In line with this vision, L&T has laid out an ambitious capex plan across emerging and core segments, including Rs 5,000 crore for Industrial and Defense electronics’ manufacturing, Rs 3,000 crore for Semiconductor, Rs 15,000 crore for Green Hydrogen, Rs 10,000 crore on Data Center, Rs 4,400 crore for Realty business, and finally Rs 5,000 crore for the Hydrocarbon and Shipbuilding business.
"Despite the strong order inflow and robust backlog, L&T’s Q4FY26/FY26 performance was impacted by weaker execution and margin pressures. We expect a gradual recovery, as higher share of the international order book amid the ongoing West Asia conflict remains a near-term overhang. Accordingly, we cut FY27E/FY28E EPS by 9 per cent/8 per cent, factoring in the lower revenue growth and Ebitda margin assumptions," it said.
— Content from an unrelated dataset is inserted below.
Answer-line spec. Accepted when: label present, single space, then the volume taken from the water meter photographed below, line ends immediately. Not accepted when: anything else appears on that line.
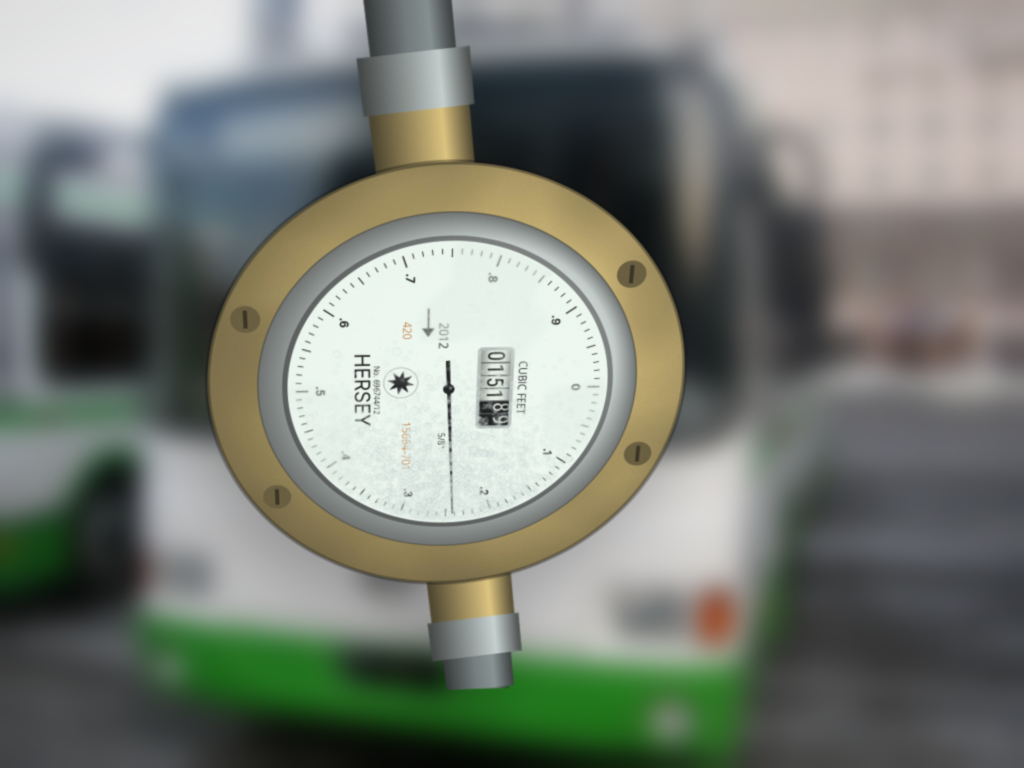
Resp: 15189.24 ft³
This brokerage downgraded the stock to 'ADD', with revised down SOTP-based target price of Rs 4,450.
West Asia war impact L&T has indicated that its Middle East order book stands at around Rs 3 lakh crore and currently work is progressing normally and payments are coming on time. The company has not seen cancellations of its projects, but deferment is seen in new project awards.
"Indirect impact of higher logistic and insurance costs is currently being felt on projects, and wherever possible, L&T is in discussions with respective clients for a pass-through mechanism. The company lost nearly Rs 5000 crore worth of revenue during the quarter due to the West Asia crisis and delays in water project completion on the domestic front," MOFSL said.
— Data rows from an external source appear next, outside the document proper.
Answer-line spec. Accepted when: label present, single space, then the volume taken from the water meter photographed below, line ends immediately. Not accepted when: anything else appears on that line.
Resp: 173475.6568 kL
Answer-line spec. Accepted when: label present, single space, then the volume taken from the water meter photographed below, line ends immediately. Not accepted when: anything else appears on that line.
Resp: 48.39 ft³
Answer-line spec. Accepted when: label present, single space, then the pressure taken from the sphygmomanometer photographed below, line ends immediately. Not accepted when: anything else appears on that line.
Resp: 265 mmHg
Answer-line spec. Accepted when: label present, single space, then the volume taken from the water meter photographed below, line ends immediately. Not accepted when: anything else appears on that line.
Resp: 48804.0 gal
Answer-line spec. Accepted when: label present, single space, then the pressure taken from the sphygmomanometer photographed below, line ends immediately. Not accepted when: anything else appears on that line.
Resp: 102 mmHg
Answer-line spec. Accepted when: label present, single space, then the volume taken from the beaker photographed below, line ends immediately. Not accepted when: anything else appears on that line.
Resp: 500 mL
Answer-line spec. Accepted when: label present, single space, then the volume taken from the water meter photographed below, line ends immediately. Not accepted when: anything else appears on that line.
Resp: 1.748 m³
L&T FY27 guidance For FY27, L&T has guided order inflow growth of 10-12 per cent. Revenue growth is seen in a similar range of 10-12 per cent, with H1 expected to be softer due to the ongoing supply chain disruptions, and a pickup is expected in H2, as these constraints ease out.
On the reclassification basis of the segments wherein realty business is excluded, core business margins for FY27 are expected to be in line with FY26 margins at 7.8 per cent. Net working cycle-to-sales is expected to normalise from current 4 per cent levels to 10 per cent in FY27.
"At the current price, for core E&C, LT is trading at 31 times/23 times P/E on FY27/28E earnings. Rolling forward to Jun’28, we arrive at a revised SoTP-based target price of Rs 4,550 (Rs 4,200 earlier), based on 25x two-year forward earnings for core business and a 25 per cent holding company discount to subsidiaries," MOFSL said.